### Supplied material
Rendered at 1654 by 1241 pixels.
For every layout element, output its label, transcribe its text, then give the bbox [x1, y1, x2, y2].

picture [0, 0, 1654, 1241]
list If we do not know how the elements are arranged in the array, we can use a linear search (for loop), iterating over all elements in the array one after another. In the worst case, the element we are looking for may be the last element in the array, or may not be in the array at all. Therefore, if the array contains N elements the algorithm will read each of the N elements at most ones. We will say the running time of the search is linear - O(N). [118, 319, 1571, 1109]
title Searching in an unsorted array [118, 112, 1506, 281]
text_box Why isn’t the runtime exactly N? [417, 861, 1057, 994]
==
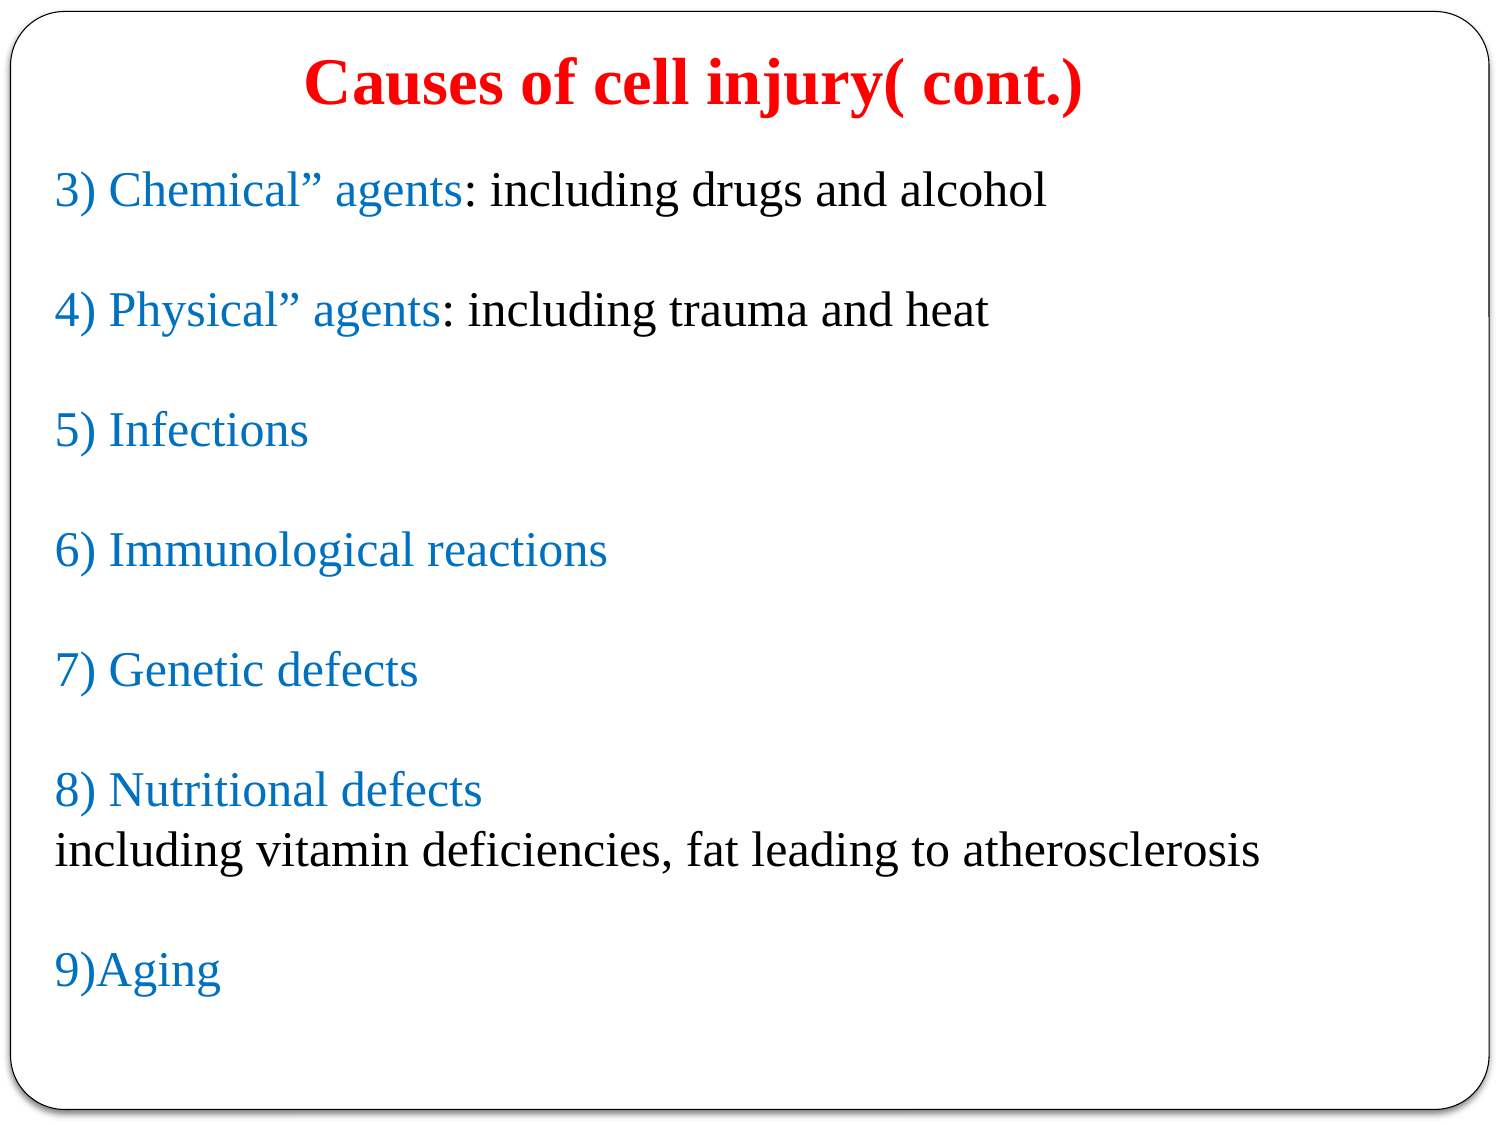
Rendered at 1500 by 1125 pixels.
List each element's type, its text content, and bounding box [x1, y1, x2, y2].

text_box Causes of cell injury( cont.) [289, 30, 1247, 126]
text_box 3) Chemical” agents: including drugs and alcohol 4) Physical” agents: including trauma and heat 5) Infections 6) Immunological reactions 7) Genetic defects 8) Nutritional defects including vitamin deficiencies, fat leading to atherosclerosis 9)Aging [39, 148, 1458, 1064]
* * *
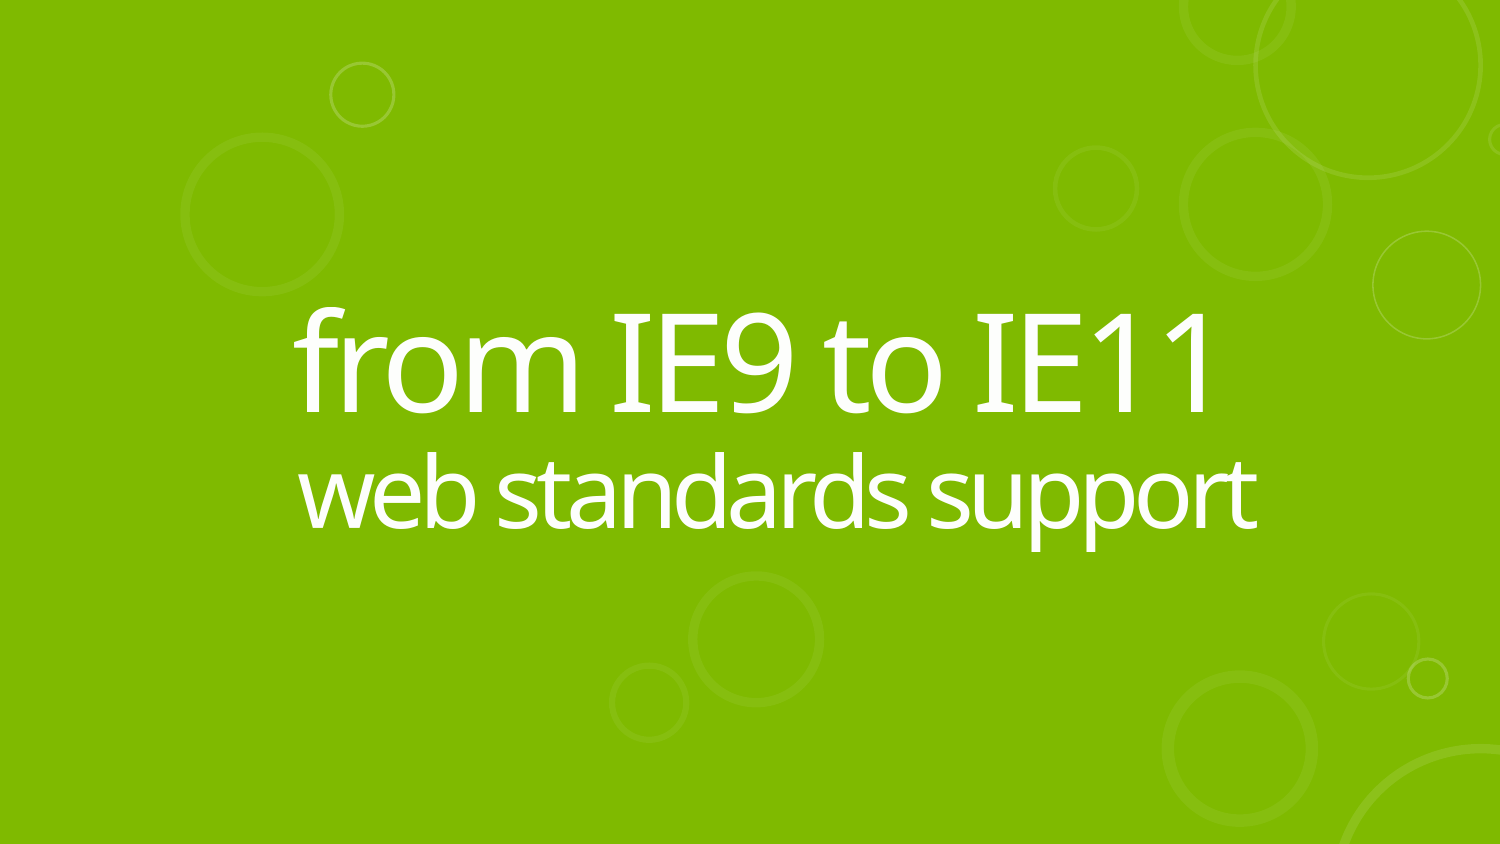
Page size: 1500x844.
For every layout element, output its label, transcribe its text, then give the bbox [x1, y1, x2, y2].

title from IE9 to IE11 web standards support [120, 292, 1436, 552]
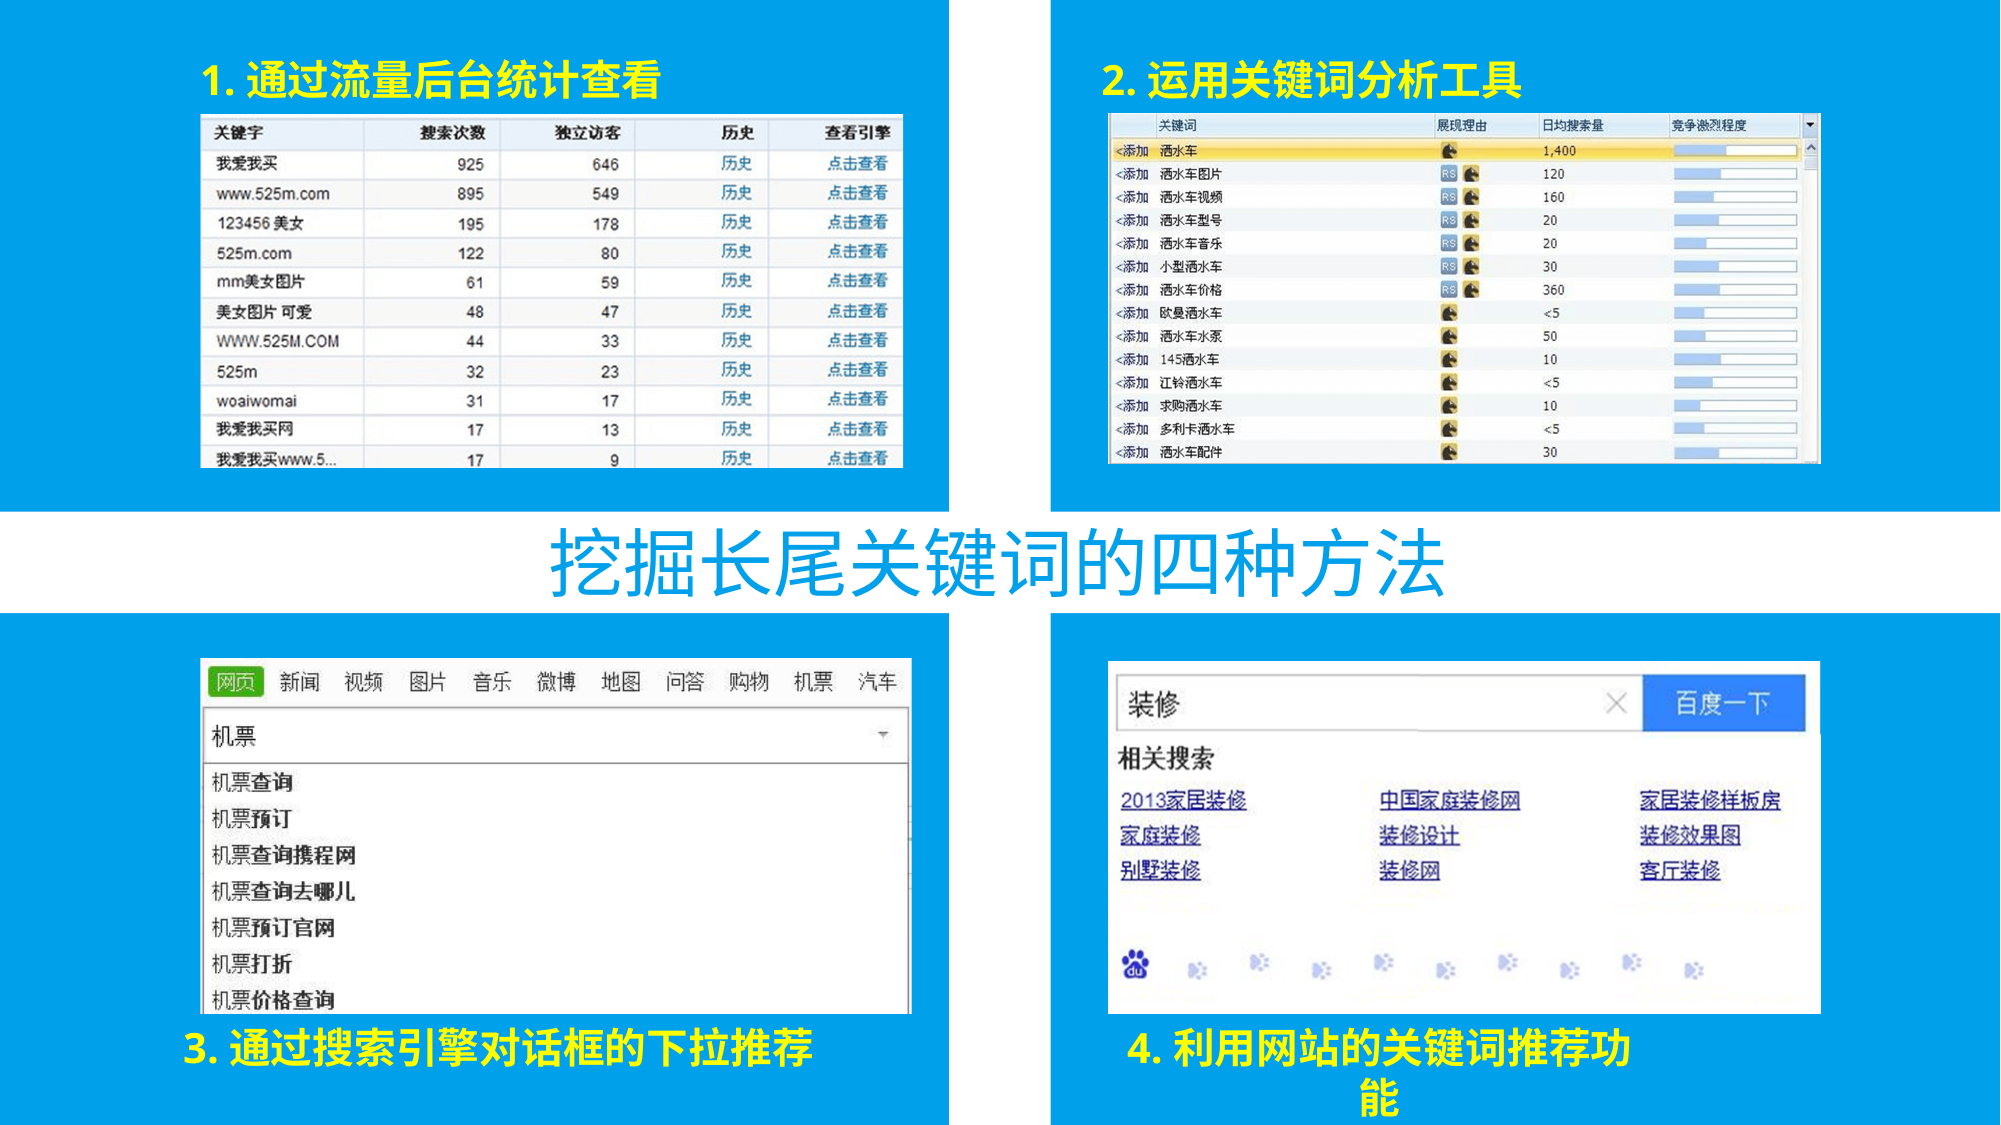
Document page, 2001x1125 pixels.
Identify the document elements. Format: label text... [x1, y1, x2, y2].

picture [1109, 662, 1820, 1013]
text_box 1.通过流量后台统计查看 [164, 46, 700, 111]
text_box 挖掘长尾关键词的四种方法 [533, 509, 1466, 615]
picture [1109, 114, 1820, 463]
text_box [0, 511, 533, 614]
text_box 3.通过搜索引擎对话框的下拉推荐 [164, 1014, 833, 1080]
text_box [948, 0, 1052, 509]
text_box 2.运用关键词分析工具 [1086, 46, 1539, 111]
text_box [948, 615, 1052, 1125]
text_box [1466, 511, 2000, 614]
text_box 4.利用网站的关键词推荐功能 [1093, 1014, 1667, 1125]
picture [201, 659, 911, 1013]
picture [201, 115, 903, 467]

### Job item
Every line above that includes the string "pixels" should be counted, and the answer should be that number only.

### Solution
3